School lunch has always had a bad, from being portrayed as a nasty pile of goop in shows and movies to being used as ammunition in cafeteria food fights. In recent times, the food that schools across the nation serve to their students has been under much scrutiny as students showcase their lunch to the rest of the world through social media. 

“I agree that school lunch is lacking, why? Well because when I get chicken nuggets they are a rubbery texture and look green,” says junior Nicole Montano. “Food lunch can be disgusting knowing that the cheese they put on the taco is moldy, and the government cheese on the hamburgers is plastic.”

Montano’s sentiments are shared by students across the nation such as students in Patterson, New Jersey who appeared in an Inside Edition news video as they shared how horrible their school lunch quality is with one of their main menu items sharing the appearance as a pile of goop and mush. The comments of the video share similar experiences with the user, GetMeTo100million subs stating/saying , “FINALLY PEOPLE UNDERSTAND THAT MY LUNCH IS MADE FROM RAT DROPPINGS.”

The school’s lunch quality is an important issue as kids across the nation depend on school lunch to get a meal.
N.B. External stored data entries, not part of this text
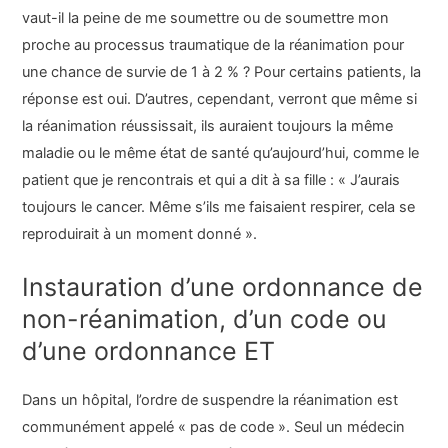
vaut-il la peine de me soumettre ou de soumettre mon
proche au processus traumatique de la réanimation pour
une chance de survie de 1 à 2 % ? Pour certains patients, la
réponse est oui. D’autres, cependant, verront que même si
la réanimation réussissait, ils auraient toujours la même
maladie ou le même état de santé qu’aujourd’hui, comme le
patient que je rencontrais et qui a dit à sa fille : « J’aurais
toujours le cancer. Même s’ils me faisaient respirer, cela se
reproduirait à un moment donné ».
Instauration d’une ordonnance de
non-réanimation, d’un code ou
d’une ordonnance ET
Dans un hôpital, l’ordre de suspendre la réanimation est
communément appelé « pas de code ». Seul un médecin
Reported that the National School Lunch Program, a federal assisted meal program operating in public and nonprofit private schools, helped an estimated 30.4 million kids since 2016 get a meal. In Maryland alone, mdhungersolution.org reported that about 106,200 Maryland students were able to eat free breakfast and lunch through community eligibility, a key piece in the NSLP which allows schools with a high percentage of low income kids to eat free breakfast and lunch. It is also reported that 300,000 Maryland students receive free and reduced lunch in 2017-2018.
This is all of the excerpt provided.